■ Passage:
____________________
Tuesday, November 25, 2008

Terminator, "Strange Things Happen at the One Two Point": Dot dot dot

Spoilers for last night's "Terminator: The Sarah Connor Chronicles" coming up just as soon as I make a Duran Duran/Styx/Pink Floyd playlist...

I think I may need to write a macro for these reviews, because of late my thoughts are the same week after week: I don't really understand half the plot, am not sure how comfortable I am with the sheer number of time-travelers showing up in present-day LA, but the emotional side of the impending apocalypse is being handled so well that I've stopped worrying about plot logic. (Compare this, for the umpteenth time, to "Heroes," which makes even less sense and also has paper-thin characters I don't give a toss about.)

So while I'm somewhat puzzled about the revelation that Riley is a time traveler working with Jesse for some shady purpose, I thought the scene of Riley having to cope with the down-to-earth problems (or lack thereof) of her foster family was very nicely-done. If I understand the timeline correctly, she's too young to even remember the world before the machines rose, and I can imagine how much it would wear on her to be around relatively normal people. A lot of this stuff really reminds me of "12 Monkeys" and all the talk in that movie about how time travel does tremendous harm to your psyche, because people aren't meant to live in more than one era.
____________________
Collection entries:
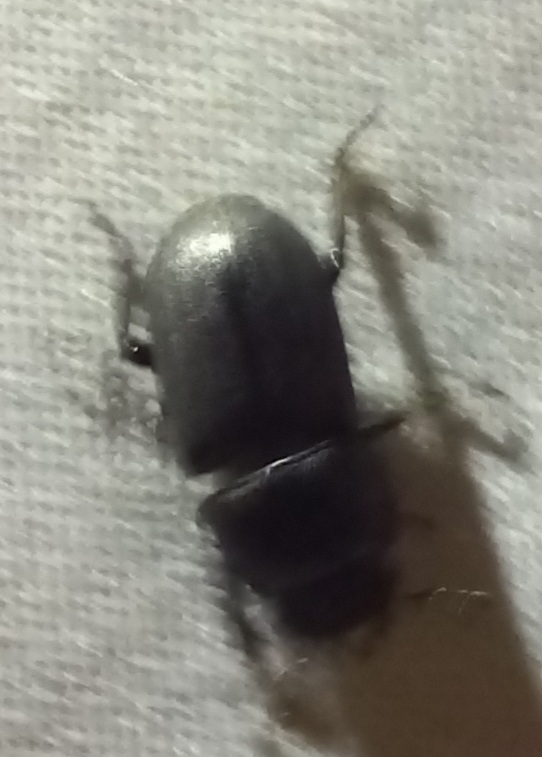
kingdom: Animalia
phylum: Arthropoda
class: Insecta
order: Coleoptera
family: Lucanidae
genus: Dorcus
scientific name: Dorcus parallelipipedus
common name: Lesser stag beetle
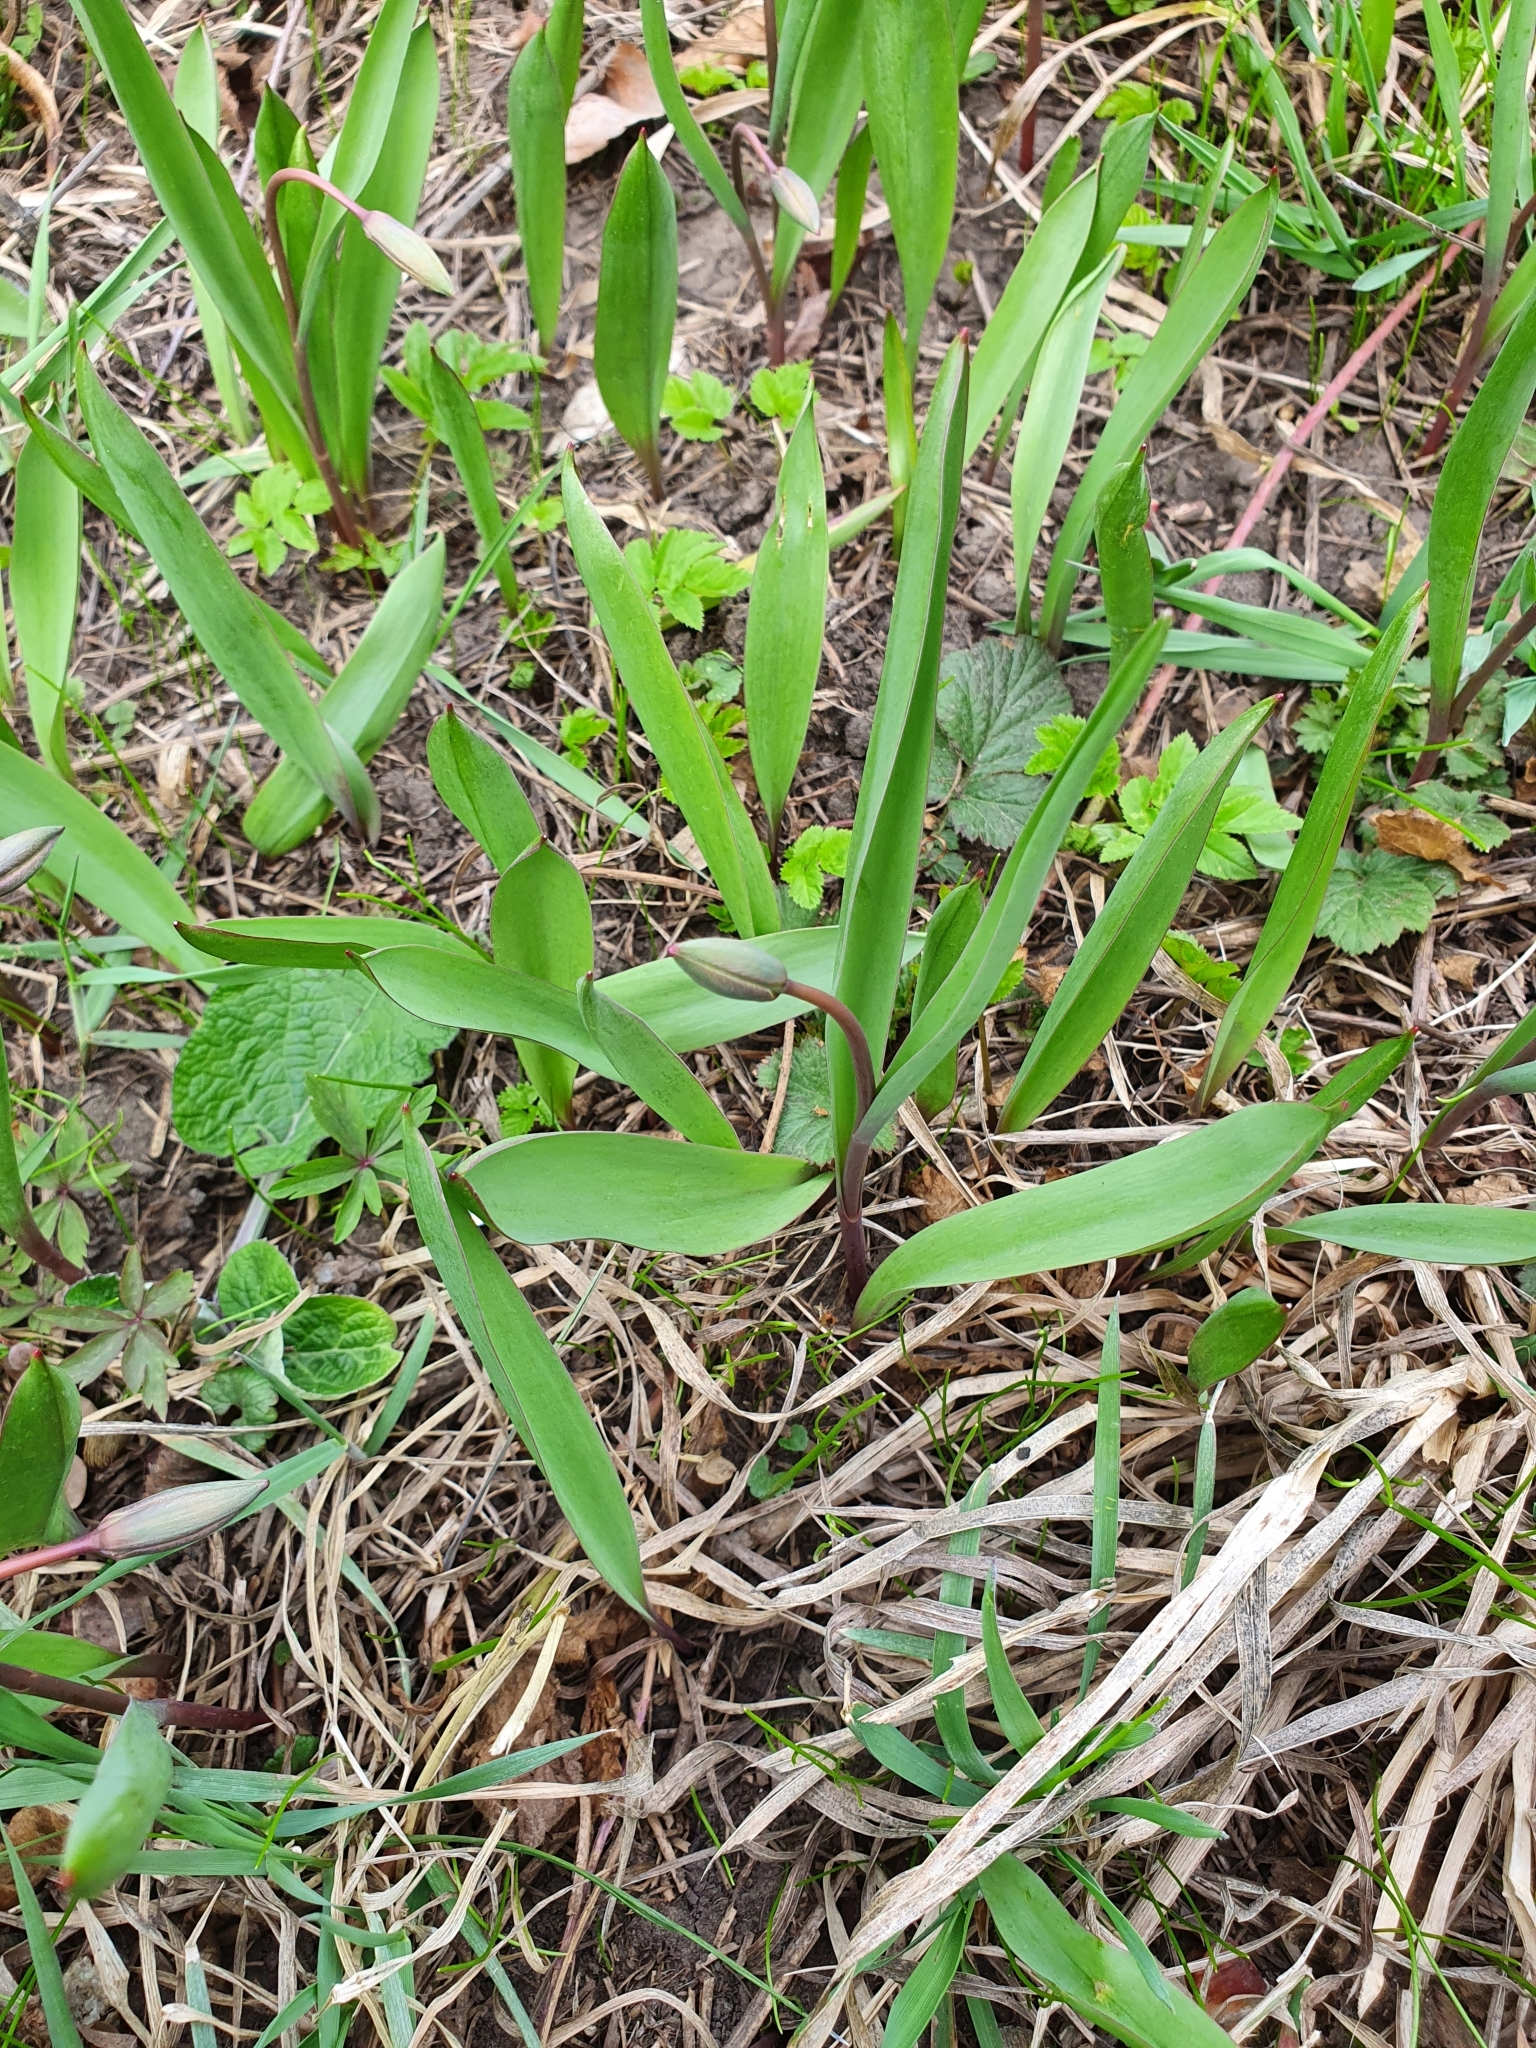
____________________
■ Instructions:
A - Retype the stretch of the Terminator review from "So while I'm" through "than one era.".
B - Write what comes next in the Terminator review, picking up right after its last sentence.

■ Answers to the tasks:
A -
So while I'm somewhat puzzled about the revelation that Riley is a time traveler working with Jesse for some shady purpose, I thought the scene of Riley having to cope with the down-to-earth problems (or lack thereof) of her foster family was very nicely-done. If I understand the timeline correctly, she's too young to even remember the world before the machines rose, and I can imagine how much it would wear on her to be around relatively normal people. A lot of this stuff really reminds me of "12 Monkeys" and all the talk in that movie about how time travel does tremendous harm to your psyche, because people aren't meant to live in more than one era.

B -
Similarly, I'm not sure what Shirley Manson's endgame is -- her desire to teach "John Henry" the computer about morality suggests that she might not be the bad guy here -- but scenes like Ellison interrogating the computer or Ellison discovering that Shirley has turned Cromartie's corpse into John Henry's voice were as creepy as intended. (And way to go on the Garret Dillahunt fakeout, people; I somehow remained unspoiled that he was still on the show.)

But really, the heart of "Strange Things Happen at the One Two Point" was in Sarah slowly cracking up over her obsession with the three dots -- and in how well Lena Headey played this side of the character, so memorable from the second movie and so noticeably absent on the show. So it's not that Headey can't play a crazy Sarah, but that the writers for whatever reason (my money remains on a network note asking that Sarah be more "relateable") haven't given her the opportunity to play it. Good as The Notorious BAG has been at playing Derek's nuttier side, I think I'd like to have a stretch here where Sarah's the crazy one and Derek has to rein her in, instead of vice versa.

What did everybody else think?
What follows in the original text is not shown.